US senator to introduce proposal for drone geofencing

US senator Charles Schumer plans to introduce a proposal aimed at making geofencing of drones mandatory soon, in the backdrop of number of incidents of 'near hits' between the unmanned aircraft and regular planes.

The geofencing of drones would deploy GPS and other technology to impose geographical limits on their movement.

Schumer said yesterday he would propose an amendment as part of the Federal Aviation Administration (FAA) Reauthorization Bill that would need to move through Congress this fall, to require manufacturers to have in place geofencing technology "or other similar solutions" on all drones to ensure they did not from fly in prohibited zones like airports.

The amendment had become necessary with reports suggesting that the current policy of the Federal Aviation Administration would be extended through at least 2016, without a provision for geofencing, Schumer said.
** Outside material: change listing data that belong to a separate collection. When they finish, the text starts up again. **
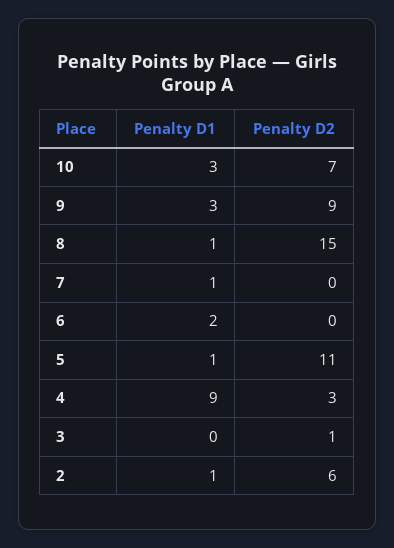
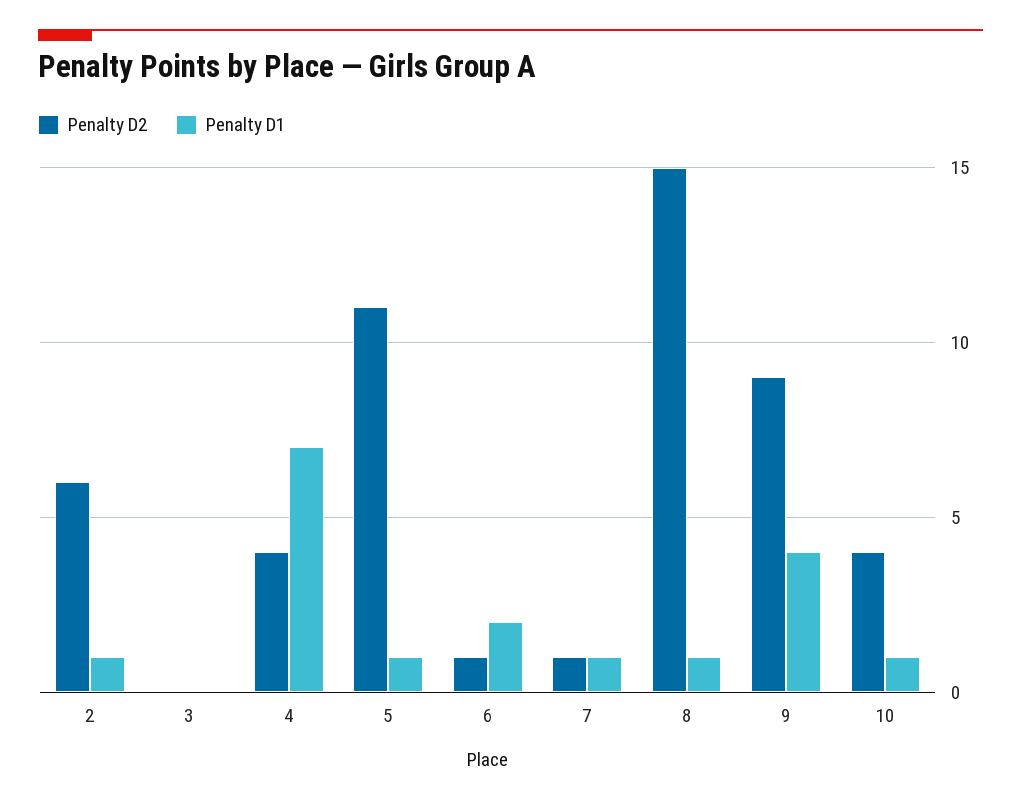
Penalty D1, 10: 3 -> 1
Penalty D2, 10: 7 -> 4
Penalty D1, 9: 3 -> 4
Penalty D2, 7: 0 -> 1
Penalty D2, 6: 0 -> 1
Penalty D1, 4: 9 -> 7
Penalty D2, 4: 3 -> 4
Penalty D2, 3: 1 -> 0

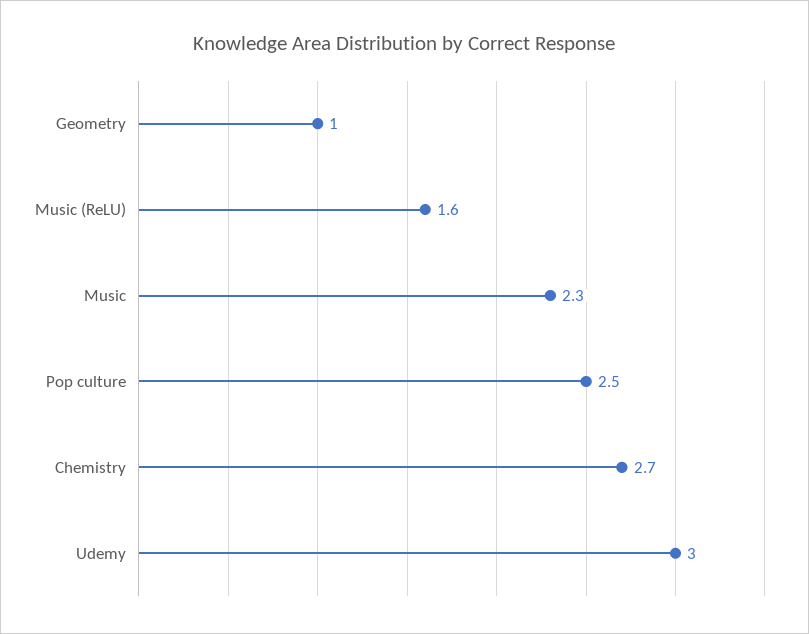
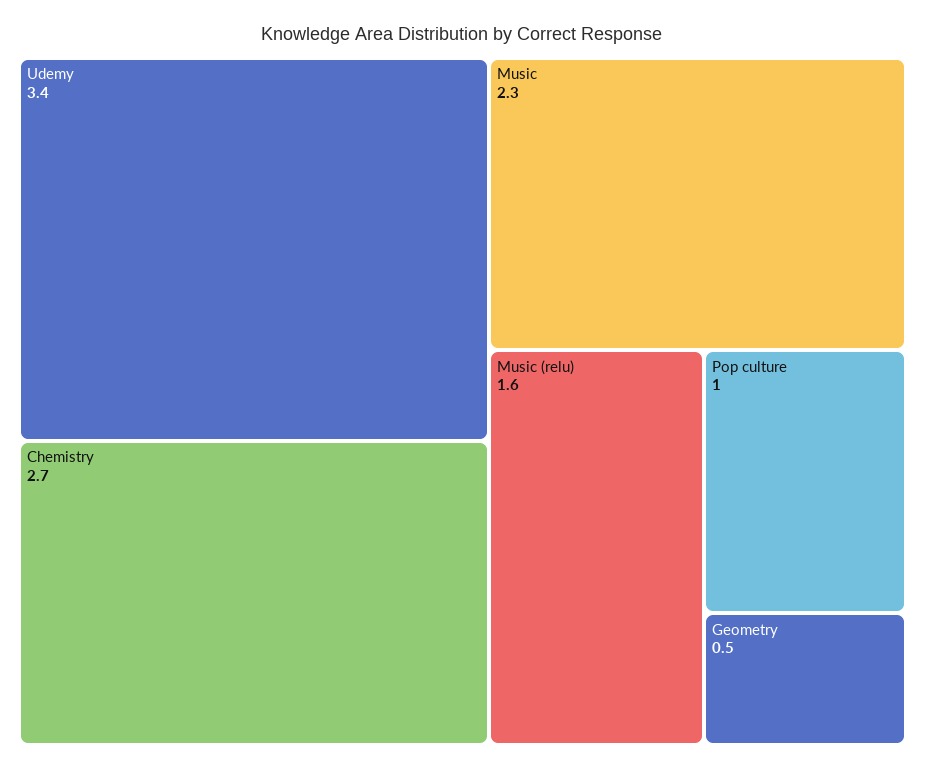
Geometry: 1 -> 0.5
Pop culture: 2.5 -> 1
Udemy: 3 -> 3.4

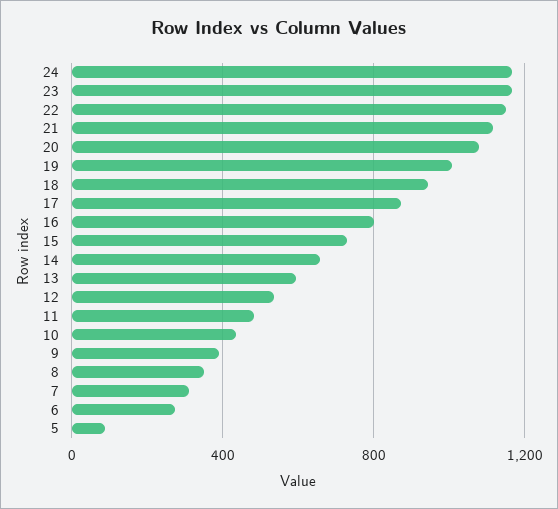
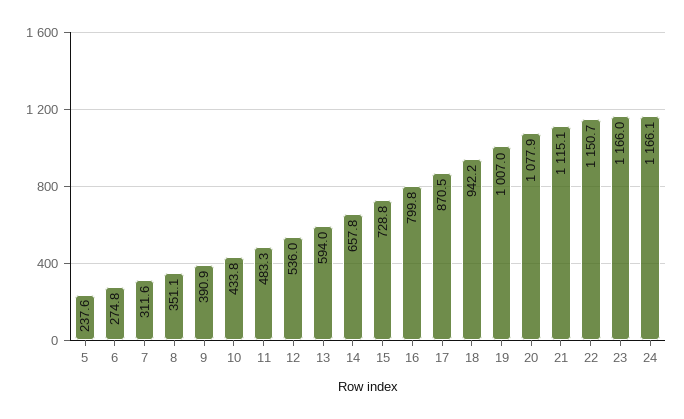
5: 100 -> 237.6

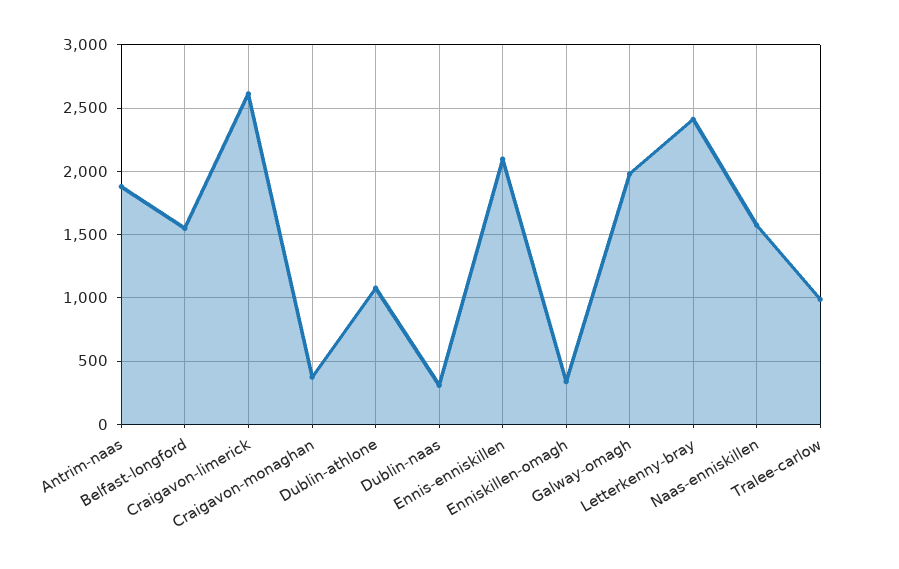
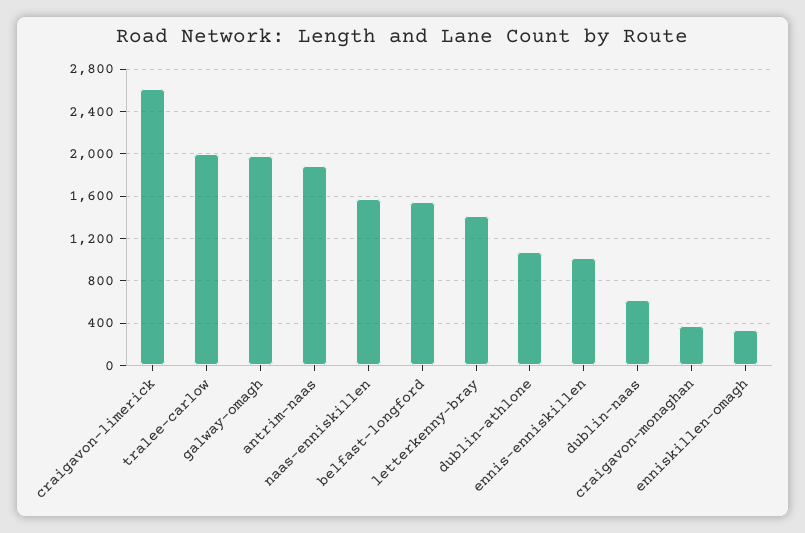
Dublin-naas: 300 -> 600
Ennis-enniskillen: 2100 -> 1000
Letterkenny-bray: 2400 -> 1400
Tralee-carlow: 1000 -> 2000

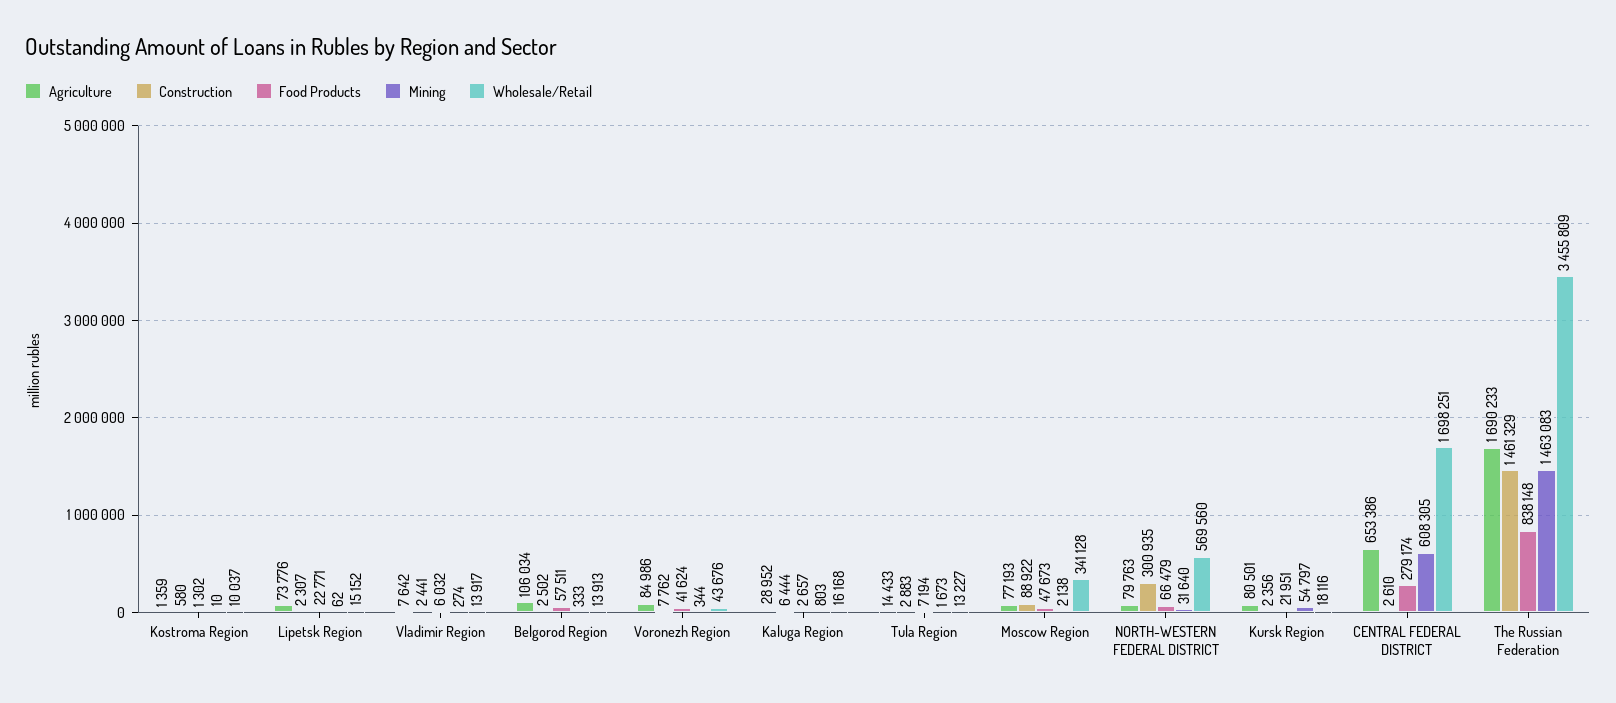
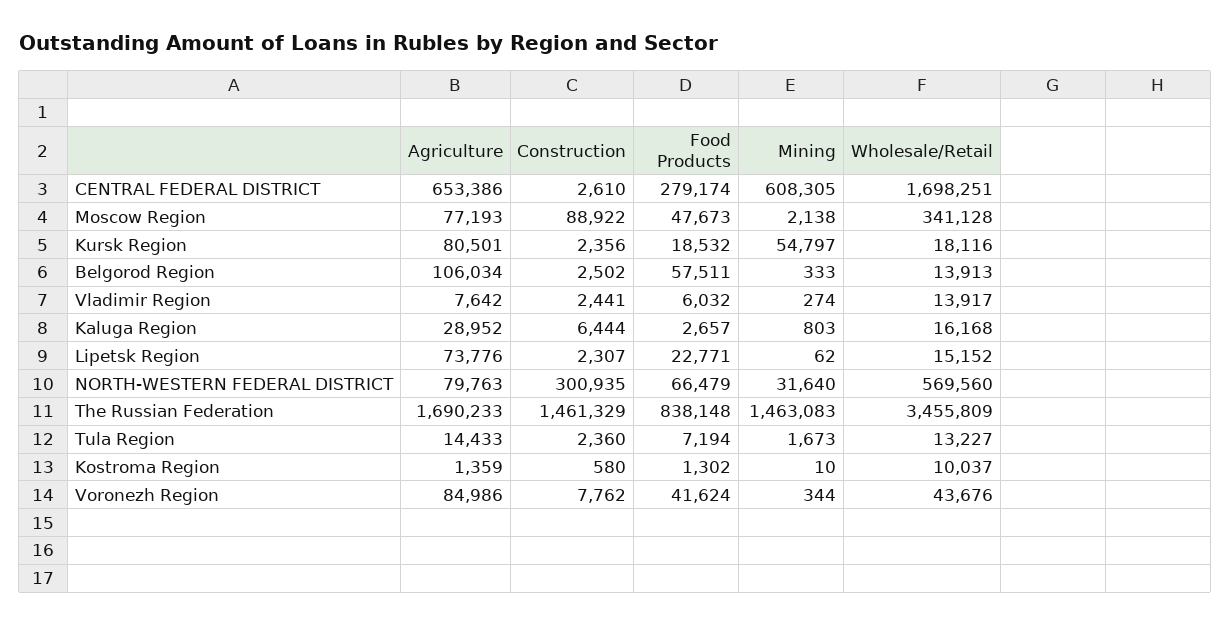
Construction, Tula Region: 2883 -> 2360
Food Products, Kursk Region: 21951 -> 18532

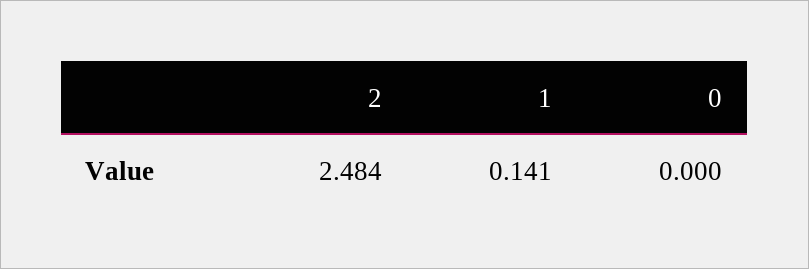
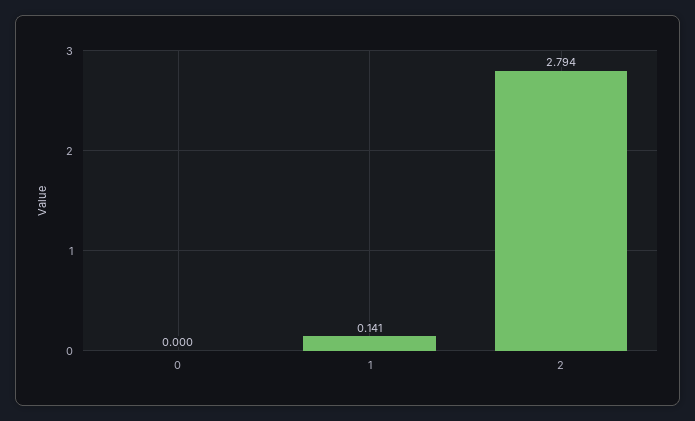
2: 2.484 -> 2.794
The technology for preventing drones from flying into unauthorised areas already existed and DJI the manufacturer of the drone that crashed on the lawn of the White House in January, had announced soon later that it would release firmware that would add a no-fly zone around much of Washington, DC.

''Sooner or later, a drone is going to hit a plane and cause real damage, particularly to the engine of a plane,'' Schumer (D-NY) told the Daily News. ''The shame of it all is that we know how to stop this.''

According to Schumer, the plan faced no opposition from drone makers who had already started to install the technology at low cost, or from hobbyists.

''This way you don't throw out the baby with the bathwater,'' Schumer said.

He hoped to amend a bill that would reauthorise funding for the Federal Aviation Administration for including the geo-fencing requirement.